Chronic diseases and health promotion

Part Three. What works: the evidence for action

Chapter Two. Review of effective interventions

Screening. Spotlight: Costa Rica

Screening is the systematic application of a test to identify individuals at risk of a specific disease. The goal is for people who have not sought medical attention to benefit from further investigation or direct preventive action. Effectively implemented medical screening can prevent disability and death and improve quality of life. Screening tests are available for some chronic diseases, including cardiovascular disease, diabetes, and several site-specific cancers.

The disease or disorder to be considered for screening must be well defined, of public health importance and of known prevalence in the population. An effective, affordable and acceptable treatment must be available to all those who require it. In general, the number of proven screening procedures is limited, although notable exceptions include the following:

  • screening for elevated risk of cardiovascular disease using an overall risk approach;
  • screening for early detection of breast and cervical cancer, in countries with sufficient resources to provide appropriate treatment.

Spotlight: Cervical cancer screening in Costa Rica

Cervical cancer remains a major health problem, particularly in low and middle income countries. Yet it can be prevented and cured if detected early. Effective screening programmes for cervical cancer in low and middle income countries can help reduce cervical cancer incidence and mortality. For example, in a number of Latin American countries, cervical cytology screening programmes have been in place for more than three decades and show some positive results.

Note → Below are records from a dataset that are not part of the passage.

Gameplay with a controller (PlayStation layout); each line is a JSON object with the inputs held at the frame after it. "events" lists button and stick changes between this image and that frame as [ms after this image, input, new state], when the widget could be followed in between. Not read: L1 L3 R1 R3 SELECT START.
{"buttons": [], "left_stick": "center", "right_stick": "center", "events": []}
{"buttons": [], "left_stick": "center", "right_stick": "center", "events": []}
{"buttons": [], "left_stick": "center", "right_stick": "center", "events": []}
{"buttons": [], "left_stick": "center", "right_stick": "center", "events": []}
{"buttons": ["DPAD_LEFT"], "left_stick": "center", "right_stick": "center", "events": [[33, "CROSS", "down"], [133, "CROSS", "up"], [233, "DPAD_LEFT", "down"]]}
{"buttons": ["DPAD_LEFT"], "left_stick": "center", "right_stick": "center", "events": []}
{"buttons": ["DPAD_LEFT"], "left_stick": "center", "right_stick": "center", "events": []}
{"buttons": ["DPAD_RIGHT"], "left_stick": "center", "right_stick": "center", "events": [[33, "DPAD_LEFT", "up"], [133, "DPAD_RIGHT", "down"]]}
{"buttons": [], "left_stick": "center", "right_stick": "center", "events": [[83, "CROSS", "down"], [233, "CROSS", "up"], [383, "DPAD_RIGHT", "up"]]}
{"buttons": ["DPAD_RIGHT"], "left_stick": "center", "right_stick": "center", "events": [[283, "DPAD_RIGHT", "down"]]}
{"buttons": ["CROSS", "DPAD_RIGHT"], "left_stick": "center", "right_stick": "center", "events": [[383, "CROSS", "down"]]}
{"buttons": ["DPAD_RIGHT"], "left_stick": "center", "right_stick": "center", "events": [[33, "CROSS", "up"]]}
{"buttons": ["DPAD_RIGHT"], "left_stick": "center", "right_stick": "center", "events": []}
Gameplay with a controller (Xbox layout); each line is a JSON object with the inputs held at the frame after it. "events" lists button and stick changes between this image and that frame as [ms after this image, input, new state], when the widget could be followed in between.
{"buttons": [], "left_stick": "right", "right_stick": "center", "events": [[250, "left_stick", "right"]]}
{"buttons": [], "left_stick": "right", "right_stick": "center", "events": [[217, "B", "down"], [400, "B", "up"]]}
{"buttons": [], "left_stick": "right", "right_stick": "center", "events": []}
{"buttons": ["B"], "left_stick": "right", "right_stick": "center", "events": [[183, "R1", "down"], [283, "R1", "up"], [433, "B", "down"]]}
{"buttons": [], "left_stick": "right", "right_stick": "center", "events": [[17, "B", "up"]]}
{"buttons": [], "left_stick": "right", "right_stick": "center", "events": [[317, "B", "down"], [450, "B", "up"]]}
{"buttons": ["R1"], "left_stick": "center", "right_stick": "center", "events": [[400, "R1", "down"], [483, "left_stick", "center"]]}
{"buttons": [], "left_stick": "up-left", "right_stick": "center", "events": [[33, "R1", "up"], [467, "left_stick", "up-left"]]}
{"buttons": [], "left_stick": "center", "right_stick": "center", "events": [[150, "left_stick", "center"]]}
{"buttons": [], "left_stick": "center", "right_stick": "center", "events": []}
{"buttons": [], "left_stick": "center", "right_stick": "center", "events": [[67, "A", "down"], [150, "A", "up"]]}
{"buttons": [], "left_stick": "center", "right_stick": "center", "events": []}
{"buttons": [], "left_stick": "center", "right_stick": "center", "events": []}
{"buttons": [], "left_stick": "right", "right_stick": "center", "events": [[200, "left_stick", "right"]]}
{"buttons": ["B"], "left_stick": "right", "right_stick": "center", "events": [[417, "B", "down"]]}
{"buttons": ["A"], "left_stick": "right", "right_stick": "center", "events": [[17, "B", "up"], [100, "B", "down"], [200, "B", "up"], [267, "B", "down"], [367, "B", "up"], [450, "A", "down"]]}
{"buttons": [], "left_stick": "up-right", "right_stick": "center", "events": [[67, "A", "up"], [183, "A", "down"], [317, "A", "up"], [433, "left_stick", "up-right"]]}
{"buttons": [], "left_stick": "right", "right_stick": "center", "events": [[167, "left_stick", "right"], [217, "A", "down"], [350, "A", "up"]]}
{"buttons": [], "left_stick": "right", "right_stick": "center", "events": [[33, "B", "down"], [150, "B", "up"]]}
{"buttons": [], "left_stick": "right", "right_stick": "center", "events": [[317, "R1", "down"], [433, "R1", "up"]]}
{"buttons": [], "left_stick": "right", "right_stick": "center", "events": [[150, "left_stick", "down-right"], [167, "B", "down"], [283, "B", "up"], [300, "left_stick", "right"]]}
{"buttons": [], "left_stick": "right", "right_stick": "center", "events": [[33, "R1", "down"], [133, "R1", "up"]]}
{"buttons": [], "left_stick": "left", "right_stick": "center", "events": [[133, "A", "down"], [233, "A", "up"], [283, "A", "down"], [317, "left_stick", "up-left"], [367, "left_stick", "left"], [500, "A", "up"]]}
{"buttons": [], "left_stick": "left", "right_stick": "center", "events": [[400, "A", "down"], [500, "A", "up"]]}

In Costa Rica, cytology screening has been available to women aged 15 years and older since 1970. Some 250 000 smears are carried out every year, and more than 85% of eligible women have been screened at least once. However, nationwide coverage varies greatly and coverage of rural areas is still inadequate. Although the incidence of cervical cancer remained stable from 1983 to 1991, it declined significantly more recently, with a 3.6% decrease in annual incidence in 1993–1997 as compared with 1988–1992.